По поводу веры в Бога. У нас был механик, пожилой еврей, лет сорока пяти. Я увидел у него молитвенник. Даже улыбнулся, у моего отца был такой же. Отец воевал тогда связистом в артполку. Через какое-то время, у нас погиб комэск из 44-го полка, мой соплеменник. Мне всегда казалось, что он перед каждым взлетом шепчет слова молитвы, но напрямую его не спрашивал, что к человеку с глупыми вопросами лезть. Его раненый штурман, уже убитого, в кабине самолета привез. Я до сих пор не могу объяснить себе, откуда у меня, коммуниста-фанатика и атеиста, возникло желание отдать почести погибшему согласно национальному еврейскому религиозному обряду. Пошел поговорил с летчиками-евреями, все согласились принять участие. По обычаю требуется десять мужчин для участия в чтении поминальной молитвы. От моего полка со мной пошли летчик Толчинский, штурман Лисянский, инженер Кильшток, два технаря, и с 44-го полка было два летчика и два механика. Прогремел салют над могилой, все летчики двух полков простились с комэском и пошли в расположение части. Мы, десять человек, с покрытыми пилотками головами, остались рядом с могилой. Вышел к могиле пожилой механик с молитвенником, прочел молитву… Вот так схоронили боевого товарища… Никаких репрессий за «выражение религиозных национальных чувств» не последовало, хотя все видели, что мы делаем, и понимали смысл подобного поступка. Даже Меняев, уж на что антисемит был, и тот промолчал…

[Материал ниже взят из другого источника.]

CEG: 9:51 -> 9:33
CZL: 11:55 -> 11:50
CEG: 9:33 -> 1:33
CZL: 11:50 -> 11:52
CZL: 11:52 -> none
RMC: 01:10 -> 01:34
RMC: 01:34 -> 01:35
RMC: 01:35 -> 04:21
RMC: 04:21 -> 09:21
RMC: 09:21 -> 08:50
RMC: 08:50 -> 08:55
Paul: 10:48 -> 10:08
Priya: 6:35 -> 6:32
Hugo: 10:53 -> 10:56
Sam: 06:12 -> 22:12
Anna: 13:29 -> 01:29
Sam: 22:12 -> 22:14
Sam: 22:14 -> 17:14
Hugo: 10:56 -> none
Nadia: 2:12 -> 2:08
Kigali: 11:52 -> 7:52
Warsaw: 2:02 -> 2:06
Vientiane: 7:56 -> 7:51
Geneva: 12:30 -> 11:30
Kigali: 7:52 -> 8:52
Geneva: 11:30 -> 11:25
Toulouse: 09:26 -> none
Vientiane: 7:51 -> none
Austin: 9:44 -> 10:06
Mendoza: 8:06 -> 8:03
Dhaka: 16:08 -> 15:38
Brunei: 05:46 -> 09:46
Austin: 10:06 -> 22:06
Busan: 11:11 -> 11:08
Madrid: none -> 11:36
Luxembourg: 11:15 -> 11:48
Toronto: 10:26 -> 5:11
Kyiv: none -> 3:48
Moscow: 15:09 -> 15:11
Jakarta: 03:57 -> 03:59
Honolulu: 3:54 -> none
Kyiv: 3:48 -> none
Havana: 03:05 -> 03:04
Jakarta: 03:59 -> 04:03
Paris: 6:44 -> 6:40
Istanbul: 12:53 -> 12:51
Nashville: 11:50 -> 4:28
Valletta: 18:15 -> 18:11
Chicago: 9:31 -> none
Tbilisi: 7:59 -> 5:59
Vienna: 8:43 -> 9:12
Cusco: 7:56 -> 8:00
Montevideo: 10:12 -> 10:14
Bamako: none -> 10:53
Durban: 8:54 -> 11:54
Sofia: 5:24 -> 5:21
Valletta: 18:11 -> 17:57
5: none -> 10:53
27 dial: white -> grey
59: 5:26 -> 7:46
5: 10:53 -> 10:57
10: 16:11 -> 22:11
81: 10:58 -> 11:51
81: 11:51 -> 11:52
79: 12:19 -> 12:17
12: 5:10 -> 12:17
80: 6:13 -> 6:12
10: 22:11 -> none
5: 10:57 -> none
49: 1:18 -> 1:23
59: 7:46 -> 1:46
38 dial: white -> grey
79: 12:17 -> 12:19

Но почему я тогда вспомнил о Боге? Не знаю…
— Особисты в авиации. Что это была за публика? Преследовались ли ими летчики, побывавшие в плену или в долгом окружении? Как относились к ним в авиаполках? Я знаю, что вы товарищей-«чекистов» люто не любите, они вас при Брежневе 15 лет подряд «прессовали», но сломить не смогли. И тем не менее объективно, если можно, по этому вопросу.
— Менее или более ответ однозначный. Никто их в авиации не уважал. Боялись их почти все, но за людей их не держали. Эти люди, облеченные большой, не по праву им данной властью, были просто бездельниками и сволочами, сачковавшими от передовой. Я думаю, многие фронтовики со мной согласятся. Что делает особист в авиации? Ничего! В пехоте или во фронтовом тылу у них были, возможно, важные функции, но в авиации? Перелеты к врагу предотвращать? Так у нас, если бы кто хотел к немцам уйти, мог это легко и очень просто сделать. Вылеты ночные, одиночные, садись в немецком расположении и сдавайся. Только я ни одного подобного случая измены в нашей дивизии не помню. Наоборот, люди полка, севшие на вынужденной в немецком тылу или сбитые на немецкой территории, отстреливались до последнего патрона, оставляя его для себя, но в плен не сдавались. У нас почти все летчики полка имели гранату-«лимонку», чтобы себя подорвать при угрозе пленения. Я серьезно, такой был «обычай» у многих, держать гранату при себе на этот случай.